HTTP Request Randomizer in Python
A convenient way to implement HTTP requests is using Pythons' requests library. One of requests’ most popular features is simple proxying support. HTTP as a protocol has very well-defined semantics for dealing with proxies, and this contributed to the widespread deployment of HTTP proxies
Proxying is very useful when conducting intensive web crawling/scrapping or when you just want to hide your identity (anomization).
In this project I am using public proxies to randomise http requests over a number of IP addresses and using a variety of known user agent headers these requests look to have been produced by different applications and operating systems.

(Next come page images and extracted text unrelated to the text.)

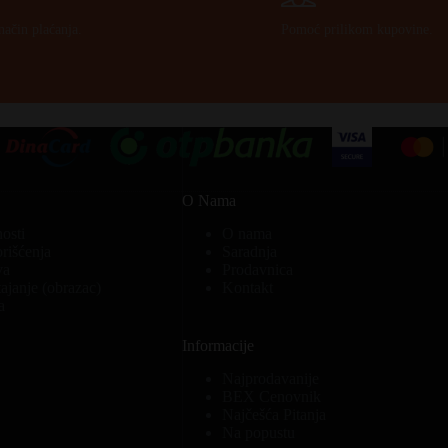
način plaćanja.
Pomoć prilikom kupovine.
O Nama
nosti
O nama
orišćenja
Saradnja
va
Prodavnica
ajanje (obrazac)
Kontakt
a
Informacije
Najprodavanije
BEX Cenovnik
Najčešća Pitanja
Na popustu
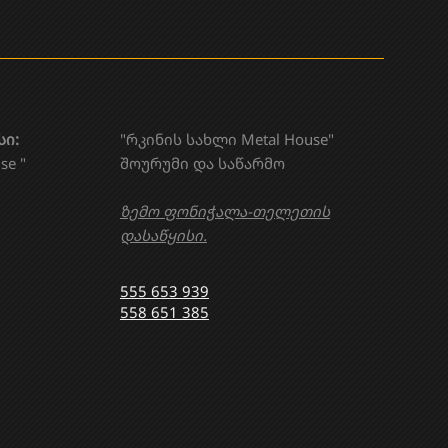
სი:
"რკინის სახლი Metal House"
se "
შოურუმი და საწარმო
ზემო ფონიჭალა-თელეთის
დასაწყისი.
555 653 939
558 651 385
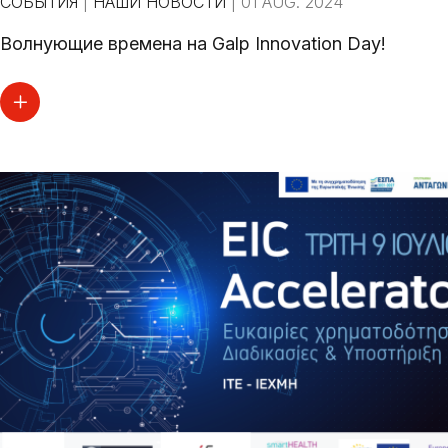
СОБЫТИЯ
|
НАШИ НОВОСТИ
|
01 AUG. 2024
Волнующие времена на Galp Innovation Day!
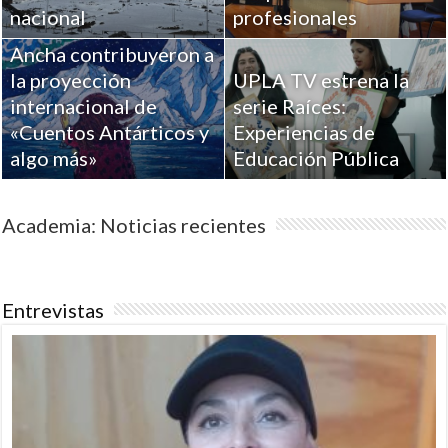
Académicos de la
nacional
profesionales
Universidad de Playa
Ancha contribuyeron a
la proyección
UPLA TV estrena la
internacional de
serie Raíces:
«Cuentos Antárticos y
Experiencias de
algo más»
Educación Pública
Academia: Noticias recientes
Entrevistas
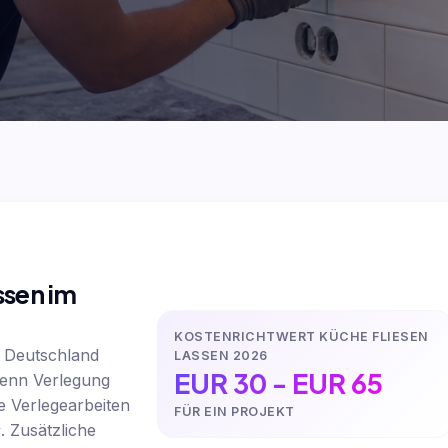
ssen im
KOSTENRICHTWERT KÜCHE FLIESEN
n Deutschland
LASSEN 2026
EUR 30 - EUR 65
wenn Verlegung
ne Verlegearbeiten
FÜR EIN PROJEKT
. Zusätzliche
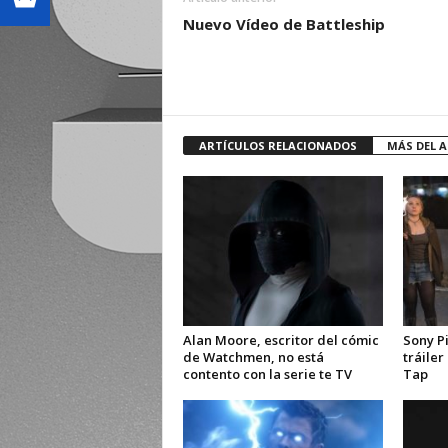
Nuevo Vídeo de Battleship
ARTÍCULOS RELACIONADOS
MÁS DEL 
Alan Moore, escritor del cómic
Sony Pi
de Watchmen, no está
tráile
contento con la serie te TV
Tap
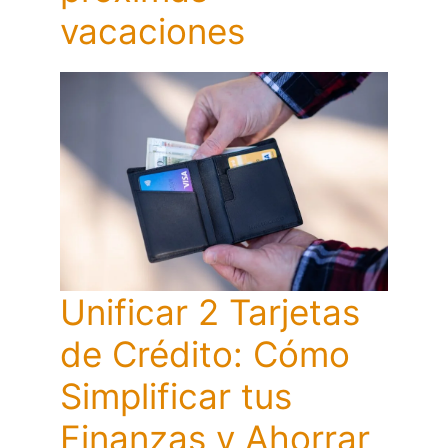
vacaciones
Unificar 2 Tarjetas
de Crédito: Cómo
Simplificar tus
Finanzas y Ahorrar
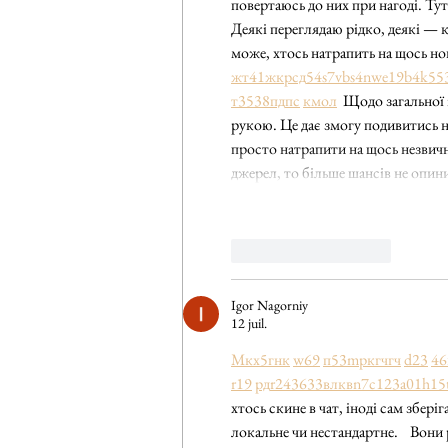
повертаюсь до них при нагоді. Тут
Деякі переглядаю рідко, деякі — 
може, хтось натрапить на щось нов
жт
41
ж
кр
сд
54
s7
vb
s4
nw
e19
b4
k55
т
35
38
пд
пс
км
ол
  Щодо загальної
рукою. Це дає змогу подивитись н
просто натрапити на щось незвичн
джерел, то більше шансів не опин
J'aime
Répondre
Igor Nagorniy
12 juil.
М
к
х
5
г
нк
w69
п
53
mp
кг
чг
ч
d23
46
r19
рд
r24
36
33
вл
кв
n7
c123
a01
h15
хтось скине в чат, іноді сам збер
локальне чи нестандартне.    Вони 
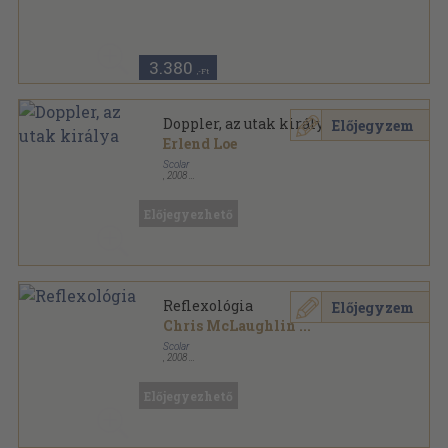
Fűzött kemény papírkötés
,
358
oldal
3.380
,-Ft
Doppler, az utak királya
Előjegyzem
Erlend Loe
Scolar
,
2008
Fűzött papírkötés
,
239
oldal
Előjegyezhető
Reflexológia
Előjegyzem
Chris McLaughlin
...
Scolar
,
2008
Ragasztott papírkötés
,
223
oldal
Titkok nélkül sorozat
Előjegyezhető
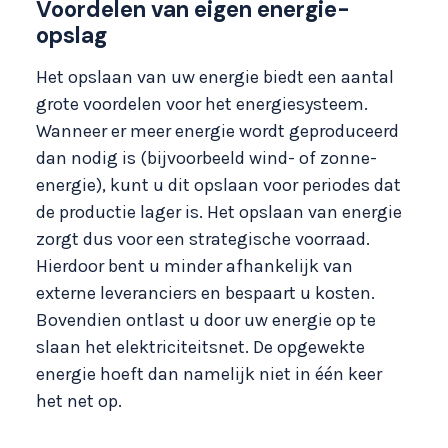
Voordelen van eigen energie-
opslag
Het opslaan van uw energie biedt een aantal
grote voordelen voor het energiesysteem.
Wanneer er meer energie wordt geproduceerd
dan nodig is (bijvoorbeeld wind- of zonne-
energie), kunt u dit opslaan voor periodes dat
de productie lager is. Het opslaan van energie
zorgt dus voor een strategische voorraad.
Hierdoor bent u minder afhankelijk van
externe leveranciers en bespaart u kosten.
Bovendien ontlast u door uw energie op te
slaan het elektriciteitsnet. De opgewekte
energie hoeft dan namelijk niet in één keer
het net op.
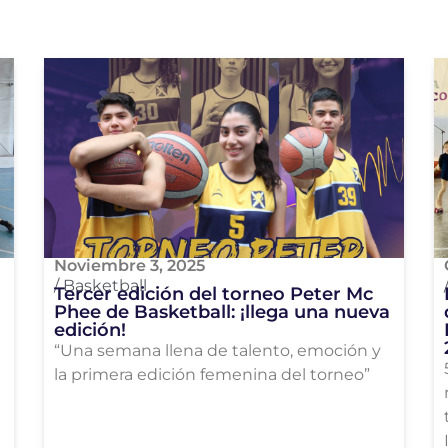
Noviembre 3, 2025
/
Basketball
Tercer edición del torneo Peter Mc
Phee de Basketball: ¡llega una nueva
edición!
“Una semana llena de talento, emoción y
la primera edición femenina del torneo”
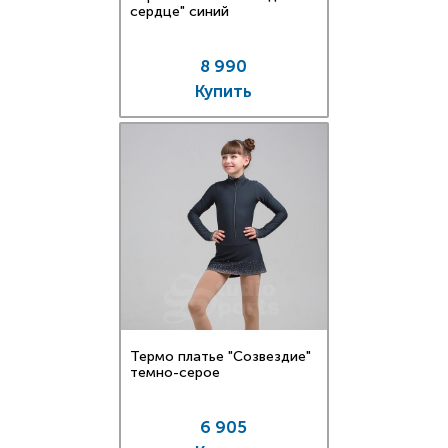
сердце" синий
8 990
Купить
Термо платье "Созвездие"
темно-серое
6 905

Proxies provide a way to use server P (the middleman) to contact server A and then route the response back to you. In more nefarious circles, it's a prime way to make your presence unknown and pose as many clients to a website instead of just one client. Often times websites will block IPs that make too many requests, and proxies is a way to get around this. But even for simulating an attack, you should know how it's done.

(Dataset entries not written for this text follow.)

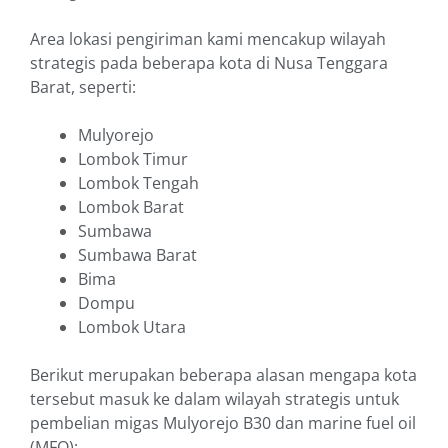
Area lokasi pengiriman kami mencakup wilayah
strategis pada beberapa kota di Nusa Tenggara
Barat, seperti:
Mulyorejo
Lombok Timur
Lombok Tengah
Lombok Barat
Sumbawa
Sumbawa Barat
Bima
Dompu
Lombok Utara
Berikut merupakan beberapa alasan mengapa kota
tersebut masuk ke dalam wilayah strategis untuk
pembelian migas Mulyorejo B30 dan marine fuel oil
(MFO):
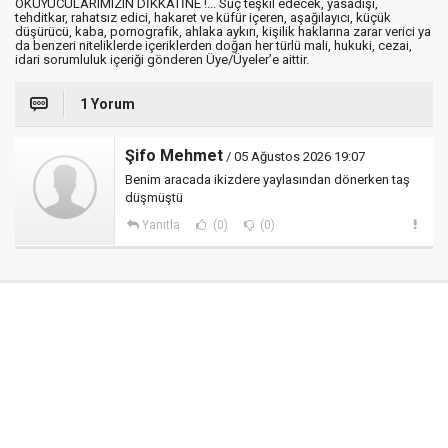
OKUYUCULARIMIZIN DİKKATİNE !... Suç teşkil edecek, yasadışı,
tehditkar, rahatsız edici, hakaret ve küfür içeren, aşağılayıcı, küçük
düşürücü, kaba, pornografik, ahlaka aykırı, kişilik haklarına zarar verici ya
da benzeri niteliklerde içeriklerden doğan her türlü mali, hukuki, cezai,
idari sorumluluk içeriği gönderen Üye/Üyeler’e aittir.
1 Yorum
Şifo Mehmet
/ 05 Ağustos 2026 19:07
Benim aracada ikizdere yaylasından dönerken taş
düşmüştü
Yanıtla
(0)
(0)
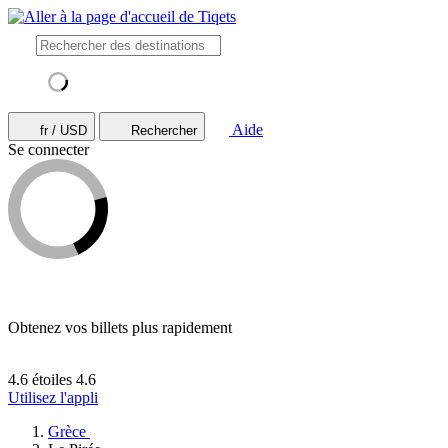
Aide
fr / USD
Rechercher
Se connecter
Obtenez vos billets plus rapidement
4.6 étoiles
4.6
Utilisez l'appli
Grèce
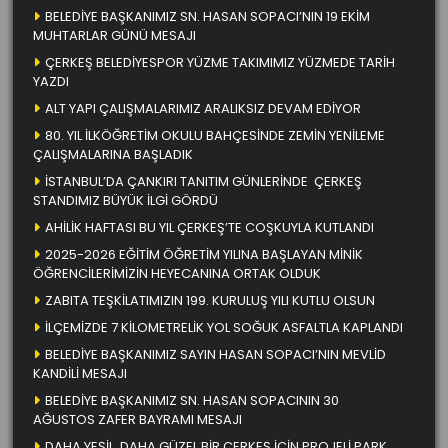
BELEDİYE BAŞKANIMIZ SN. HASAN SOPACI’NIN 19 EKİM
MUHTARLAR GÜNÜ MESAJI
ÇERKEŞ BELEDİYESPOR YÜZME TAKIMIMIZ YÜZMEDE TARİH
YAZDI
ALT YAPI ÇALIŞMALARIMIZ ARALIKSIZ DEVAM EDİYOR
80. YIL İLKÖĞRETİM OKULU BAHÇESİNDE ZEMİN YENİLEME
ÇALIŞMALARINA BAŞLADIK
İSTANBUL’DA ÇANKIRI TANITIM GÜNLERİNDE ÇERKEŞ
STANDIMIZ BÜYÜK İLGİ GÖRDÜ
AHİLİK HAFTASI BU YIL ÇERKEŞ’TE COŞKUYLA KUTLANDI
2025-2026 EĞİTİM ÖĞRETİM YILINA BAŞLAYAN MİNİK
ÖĞRENCİLERİMİZİN HEYECANINA ORTAK OLDUK
ZABITA TEŞKİLATIMIZIN 199. KURULUŞ YILI KUTLU OLSUN
İLÇEMİZDE 7 KİLOMETRELİK YOL SOĞUK ASFALTLA KAPLANDI
BELEDİYE BAŞKANIMIZ SAYIN HASAN SOPACI’NIN MEVLİD
KANDİLİ MESAJI
BELEDİYE BAŞKANIMIZ SN. HASAN SOPACININ 30
AĞUSTOS ZAFER BAYRAMI MESAJI
DAHA YEŞİL, DAHA GÜZEL BİR ÇERKEŞ İÇİN PROJELİ PARK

Surprisingly, the only thing that tells a server the application triggered the request (like browser type or from a script) is a header called a "user agent" which is included in the HTTP request.
The source code
The project code in this repository is crawling two different public proxy websites:
After collecting the proxy data and filtering the slowest ones it is randomly selecting one of them to query the target url. The request timeout is configured at 30 seconds and if the proxy fails to return a response it is deleted from the application proxy list. I have to mention that for each request a different agent header is used. The different headers are stored in the /data/user_agents.txt file which contains around 900 different agents.